Diese vier Dimensionen – fachlich, organisatorisch, zwischenmenschlich und werteorientiert – bilden gemeinsam das Profil einer wirksamen Führungskraft. Nicht jede Führungskraft ist in allen Feldern gleich stark. Entscheidend ist jedoch die Bereitschaft, sich ehrlich zu reflektieren, offen für Feedback zu sein und sich weiterzuentwickeln – als Mensch, als Führungspersönlichkeit, als Verantwortungsträger im Unternehmen.
 

Der Weg zum Assessment

Im ersten Schritt wird ein unternehmensspezifisches Führungsleitbild entwickelt. Es beantwortet zentrale Fragen: Welche Haltung, welches Verhalten und welche Aufgaben erwarten wir von unseren Führungskräften? Was bedeutet Führung in unserem Kontext – und warum ist sie entscheidend für unseren Erfolg? Dieses Leitbild ist mehr als ein Idealbild: Es schafft Orientierung, Identifikation und Verbindlichkeit.

AUFGABENSTELLUNG =>
Stimmen diese Aussagen mit dem Text über Führung oben überein? Antworte jeweils mit Ja oder Nein und zitiere die entscheidenden Worte des Textes wörtlich.
1. Jede Führungskraft ist in allen vier Dimensionen gleich stark.
2. Im ersten Schritt wird ein unternehmensspezifisches Führungsleitbild entwickelt.
3. Das Führungsleitbild ist lediglich ein Idealbild.

BEREITGESTELLTE DATEN =>
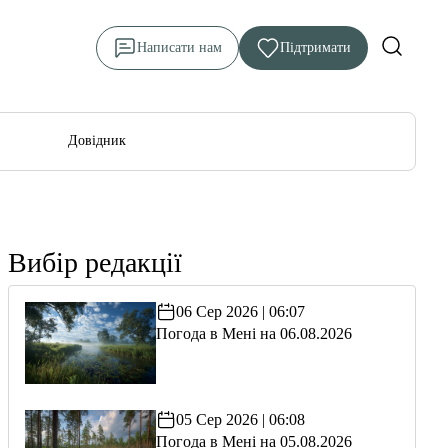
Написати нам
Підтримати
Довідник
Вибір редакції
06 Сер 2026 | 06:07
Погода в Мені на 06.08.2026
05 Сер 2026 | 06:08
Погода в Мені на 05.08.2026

...

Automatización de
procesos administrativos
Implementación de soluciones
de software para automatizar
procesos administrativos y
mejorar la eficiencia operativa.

---

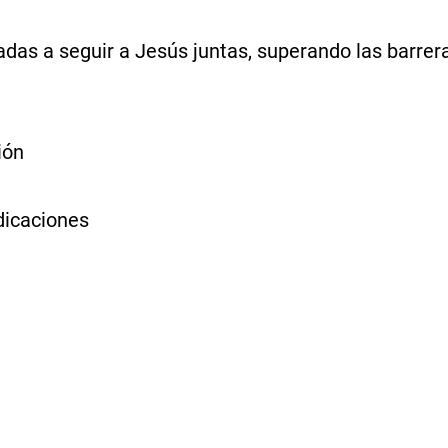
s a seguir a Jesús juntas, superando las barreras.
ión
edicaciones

LÖSUNG =>
1. Nein: „Nicht jede Führungskraft ist in allen Feldern gleich stark.“
2. Ja: „Im ersten Schritt wird ein unternehmensspezifisches Führungsleitbild entwickelt.“
3. Nein: „Dieses Leitbild ist mehr als ein Idealbild“